"The Neon people": Vegas, ton univers impitoyable


Sous les lumières étincelantes des enseignes qui habillent les rues de Las Vegas, des milliers de personnes vivent dans l’obscurité. Ancien historien du cinéma devenu réalisateur, Jean-Baptiste Thoret descend, avec The Neon people, dans les entrailles de la ville pour explorer l’envers du rêve américain et dresser le portrait de la communauté des invisibles établie dans le réseau d'evacuation des eaux pluviales de la ville.
Sous la surface de Vegas, dans l'enchevêtrement de tunnels sinueux, des hommes et des femmes vivent à l’écart du monde. Ils s’appellent Mary, Preston ou Brandi. Certains pensaient n’y passer que quelques jours et sont désormais là depuis plus de dix ans. Tous partagent le même constat : "Dans les tunnels, on perd la notion du temps." Pas de jour, pas de nuit, seulement la lumière froide des lampes torches et le bruit lointain de la ville.
Le film raconte ces trajectoires bouleversées. Ces habitants des souterrains ont tous connu un élément déclencheur : un accident de vie, un licenciement, une dépendance, un deuil ou une simple suite de malchances. En seulement quelques semaines, on peut se retrouver à la rue. The Neon people rappelle qu’il ne s’agit pas de marginaux, mais de personnes ordinaires happées par un système qui ne laisse aucune seconde chance.
Là-dessous, tout se réduit à l’essentiel : trouver une dose, un peu d’eau, un endroit sec. La vie s’organise pourtant, avec ses règles, ses votes, sa communauté. Les visages sont marqués, les gestes lents, mais il reste de la douceur. Mary récupère des fleurs fanées pour décorer son abri. "Avec des choses moches, on peut faire de jolies choses", explique-t-elle à la lueur bleutée de sa lampe frontale.
Le réalisateur nous livre un documentaire sans idées reçues ni jugement. La caméra capte les pleurs, les silences, les éclats de rire, les espoirs. Les images alternent entre les façades dorées du Strip et la poussière du désert du Nevada qui borde les galeries. Ce contraste dit tout : une ville saturée de lumière et de richesse, où tant d’hommes et de femmes vivent dans les abîmes de la précarité la plus totale. Le mythe américain s’effrite, mais la dignité tente désespérément de tenir debout.

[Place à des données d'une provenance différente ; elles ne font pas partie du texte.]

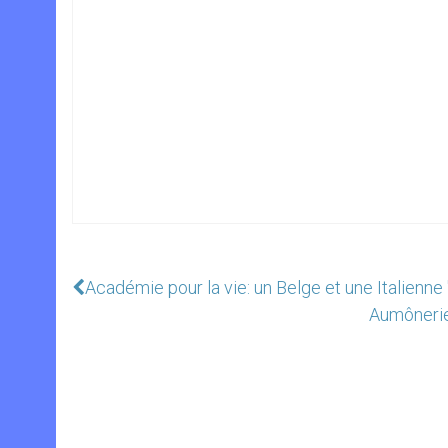
Académie pour la vie: un Belge et une Italienn
Aumônerie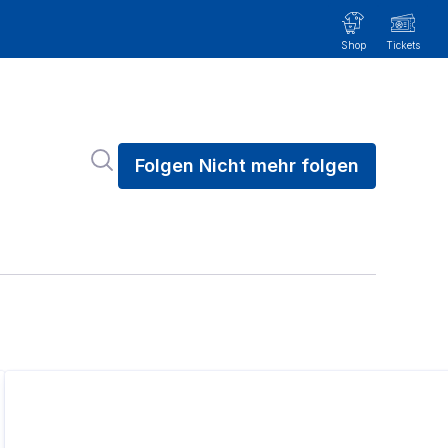
Im Newsroom suchen
Folgen
Nicht mehr folgen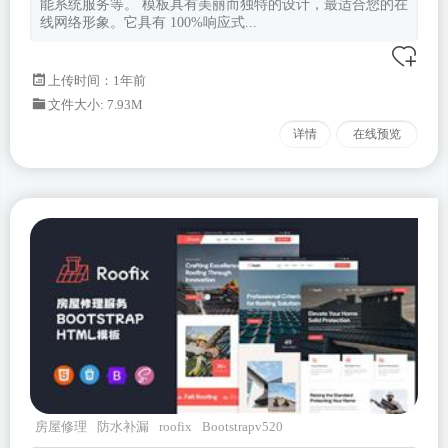
能系统服务等。 模板具有美丽而独特的设计，最适合您的在
线网络形象。它具有 100%响应式...
上传时间：1年前
文件大小: 7.93M
详情
在线预览
房屋修理
防水补漏
roofix
Bootstrapv520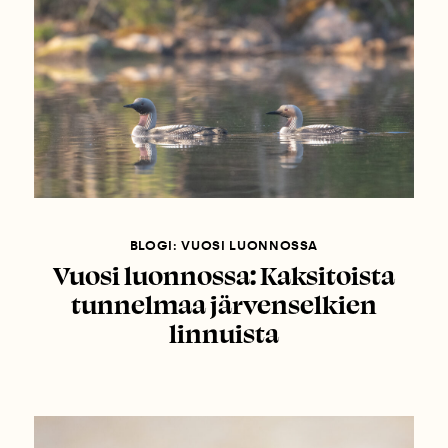
BLOGI: VUOSI LUONNOSSA
Vuosi luonnossa: Kaksitoista
tunnelmaa järvenselkien
linnuista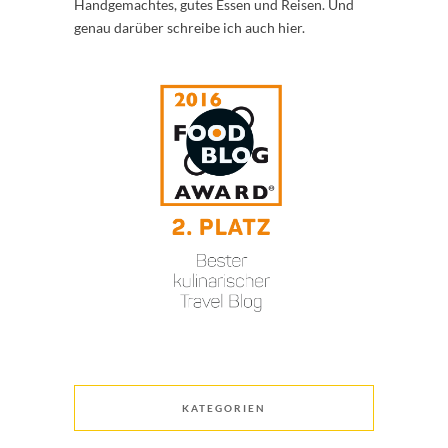
Handgemachtes, gutes Essen und Reisen. Und
genau darüber schreibe ich auch hier.
KATEGORIEN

Les témoignages traduisent la peur : celle d’être sobre, de recommencer à zéro, ou de rater encore. "Impossible de se motiver sans drogue" confie l’un d’eux, adossé à la bannière étoilée, symbole d'un rêve américain définitivement derrière lui. Le temps passe, les jours se confondent. Certains naissent dans ces tunnels, d’autres y vieillissent sans s’en rendre compte. Malgré les multiples overdoses, la solitude ou la violence, reste l’envie de se battre, de ne plus vivre ainsi.
Pour son sixième film, Jean-Baptiste Thoret propose une œuvre sur l’addiction, l’errance et le courage, portée par un regard profondément humain. Un film bouleversant qui force le spectateur à regarder "les invisibles" sans détour. Derrière les façades lumineuses et luxueuses des palaces et des casinos de "Sin City", il révèle une vérité simple : il suffit parfois de peu pour tomber, mais il faut une immense force pour se relever.
The Neon people, de Jean-Baptiste Thoret
En salles le 22 octobre 2025.
Soutien à la production de la Région Nouvelle-Aquitaine et du Département de la Charente-Maritime, en partenariat avec le CNC, accompagné par ALCA.